Episode 2

De Cureghem au quartier Léopold, j’ai mis exactement 37 minutes.

Je suis descendu du 96 devant la gare. Monique me l’avait bien décrite : de l’ancien bâtiment, il ne restait que la façade, dominée désormais par un Parlement européen très arrogant. Même les voies avaient disparu. Enterrées sous une dalle de béton hérissée de barrières métalliques derrière lesquelles s’activaient des ouvriers.

Je le comprenais, Bernard : malgré le soleil, c’était déprimant. Très.

Il y a dix ans, quand j’avais quitté le quartier, la plupart des habitants s’organisaient pour résister au projet européen. Je les avais laissés pétitionner. Moi, lucidement, j’avais accepté la prime offerte pour m’inciter à déserter un logement promis à la démolition. Il faut dire que mon appartement aurait nécessité des investissements que mes affaires ne pouvaient plus financer. Quelques mois plus tard, quand les dernières maisons de la rue Wiertz avaient été évacuées, Bernard et Monique avaient bien dû s’en aller. Comme tout le monde.

J’avais quitté le quartier avec des rêves et des envies d’ailleurs. De soleil et de mers chaudes.

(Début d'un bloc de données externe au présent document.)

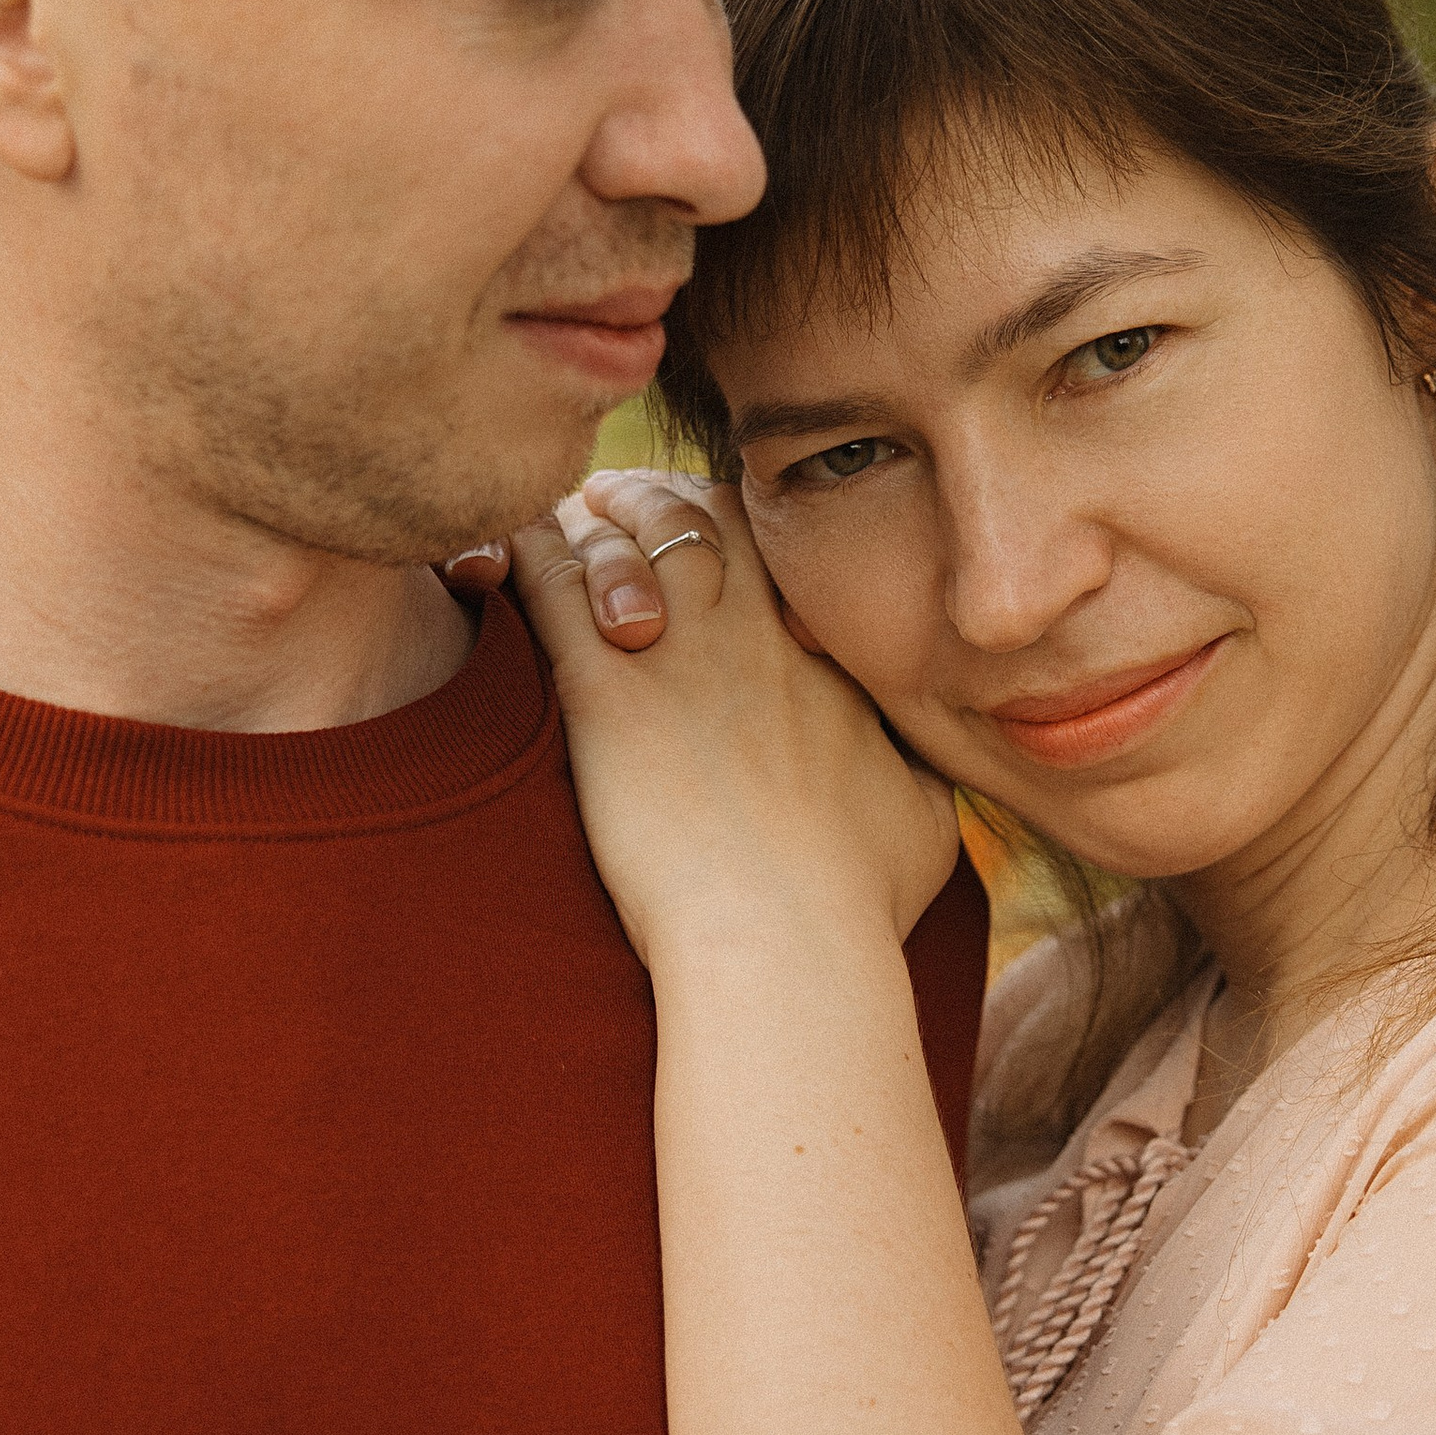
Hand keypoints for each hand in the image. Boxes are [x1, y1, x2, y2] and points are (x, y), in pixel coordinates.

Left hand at [509, 475, 960, 965]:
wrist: (786, 937)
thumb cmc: (857, 898)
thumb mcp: (925, 821)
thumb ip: (922, 773)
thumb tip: (928, 772)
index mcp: (821, 657)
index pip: (780, 549)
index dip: (743, 524)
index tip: (717, 527)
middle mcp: (752, 636)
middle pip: (704, 518)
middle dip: (666, 498)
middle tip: (631, 498)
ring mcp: (679, 658)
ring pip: (633, 538)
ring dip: (602, 518)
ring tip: (579, 512)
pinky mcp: (606, 698)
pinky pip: (554, 591)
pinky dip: (528, 555)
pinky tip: (507, 543)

Au bout du compte, j’avais atterri à Cureghem, de l’autre côté de la ville. Dans un appartement, sous-toits, dont je n’arrivais plus à payer le loyer.

Bernard et Monique avaient eu moins d’ambition. Ils s’étaient installés à une centaine de mètres du chantier. Au-dessus du café La Citadelle de Dinant que nous avions beaucoup fréquenté. Je l’avais appris de la bouche d’un autre ancien voisin rencontré par hasard à deux pas de la Grand-Place. Ce voisin s’était contenté de me donner l’information, mais son regard en disait long. De même, quand il m’avait dit que Bernard s’était mis en tête d’apprendre le bulgare, pour se faire engager aux Communautés européennes, il m’avait longuement regardé sans faire de commentaire.

Ce jour-là, j’avais imaginé que, bercés par leurs rêveries, Monique et Bernard couleraient gentiment dans la bière du rez-de-chaussée.

Il y a dix ans, je m’étais juré de ne revenir sur la place du Luxembourg qu’au volant d’une Saab décapotable, ou d’une BMW noire. Pour une voiture, la couleur noire est très classe.

A cette époque, je pensais pouvoir changer de vie, tout recommencer à zéro.

Gagner beaucoup d’argent et séduire des filles en bikini.

Au lieu de cela, je descendais d’un bus articulé en lisière d’une place que je ne reconnaissais plus. Tous les cafés qui m’avaient été familiers étaient aujourd’hui remplacés par des établissements qui débitaient certainement plus de tartes aux brocolis que de cervelas moutarde. Un vrai gâchis.

L’air chaud du printemps n’y changeait rien. Au contraire. Les trottoirs débordaient de terrasses garnies d’individus portant des badges retenus par des rubans aux couleurs de l’Europe. Ainsi rassemblés, on aurait dit une colonie de vacances ou un campement de jeunes chrétiens.

Inutile de préciser : quand je suis arrivé chez Bernard et Monique, j’étais d’une humeur massacrante.